Encrypted email service Tuta was the victim of several DDoS attacks this week.
The Germany-based provider first announced the incident with a message on X on Tuesday, December 3, 2024, with another attack causing service downtime two days later. Tuta is said to have successfully repelled both attacks, but some users are still complaining about problems accessing their accounts or using the service.
Short for Distributed Denial of Service, the goal of a DDoS attack is to make a website, service or machine inaccessible to users.
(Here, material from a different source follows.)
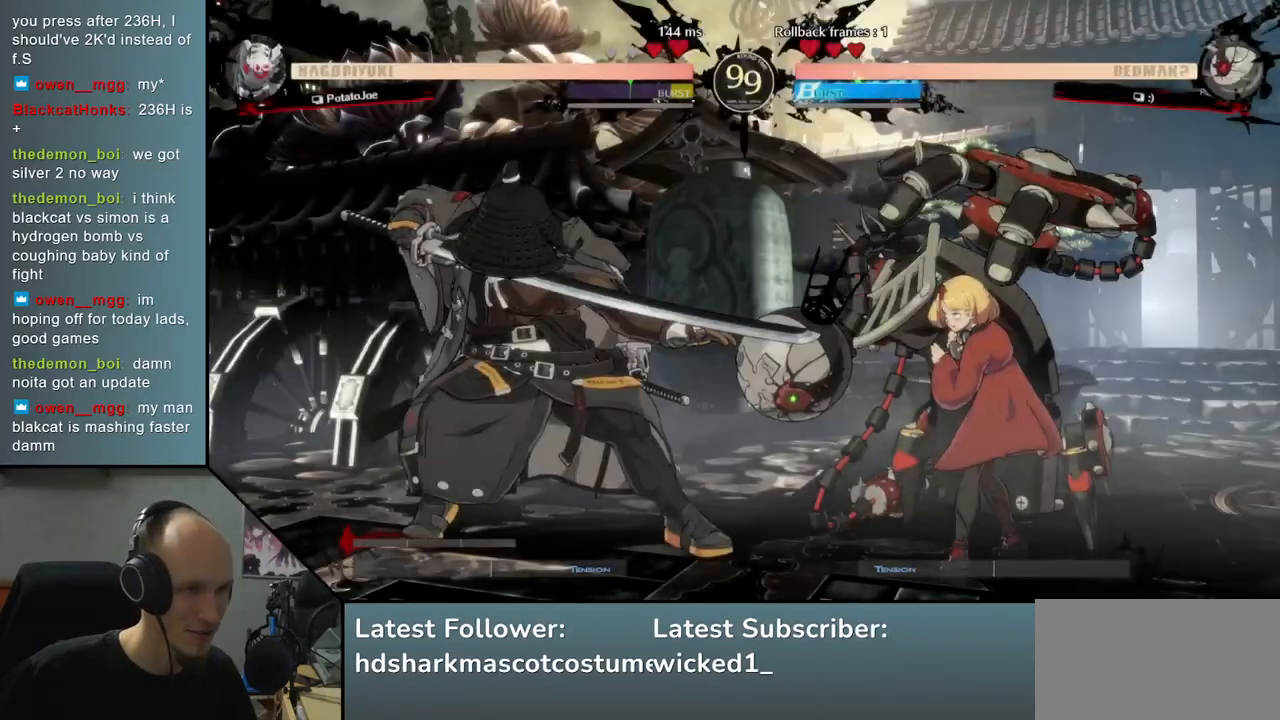
{"buttons": [], "left_stick": "left", "right_stick": "left", "events": [[367, "left_stick", "left"], [367, "right_stick", "left"]]}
Cybercriminals achieve this by flooding the targeted network with Internet traffic, overwhelming their ability to continue serving legitimate requests.
The impact on Tuta users
“Although we have to continuously mitigate DDoS attacks, and usually do so without users noticing, the attackers used new attack vectors that our DDoS protection system was not prepared for,” Hanna Bozakov, press officer at Tuta, told Ny Breaking, in commentary on this. incidents of the week.
DDoS attacks cause downtime on targeted networks because they can no longer respond to user queries. Practically speaking, people using Tuta services were unable to access their accounts.
Although Tuta users were unable to access their mailboxes for some time, Bozakov ensures that emails received during the attack were not lost or users’ privacy compromised. She said: “(User data) is end-to-end encrypted on our servers and no data has been damaged. The attacks only target the availability of our service.”
The team is currently working to strengthen its systems against these types of attacks. However, Matthias Pfau, co-founder of Tuta, explains that these incidents are among the challenges of building a privacy-focused, secure email service.
He said: “Because we are a privacy-focused service, we cannot simply hide our application behind mitigation services that require our SSL key for their service. This would be a violation of the trust that users place in Tuta Mail to store their data. safe and private.”
Tuta’s sub-Reddit group is filled with frustrated customers reporting connectivity issues as of Monday, with the latest report shared just a few hours ago.
However, the provider confirms that the attacks have now weakened. At the time of writing it is Tuta’s status page also confirmed that “all systems are operational.”
If you are still having trouble accessing your inbox, it may mean that your IP address was blocked during the attacks by Tuta’s DDoS protection system.
One of the best VPN apps could help here, as it spoofs your IP address by assigning you a different one for each session. However, keep in mind that VPNs could also have been blocked by Tuta’s mitigation systems, as many people tried to use them during the attack.
Bozakov then suggests that you would rather use a completely different connection to access your Tuta’s app, such as a different Wi-Fi network or mobile internet data.
The provider is still analyzing the attacks at the time of writing and will publish a detailed report of what happened in the coming days.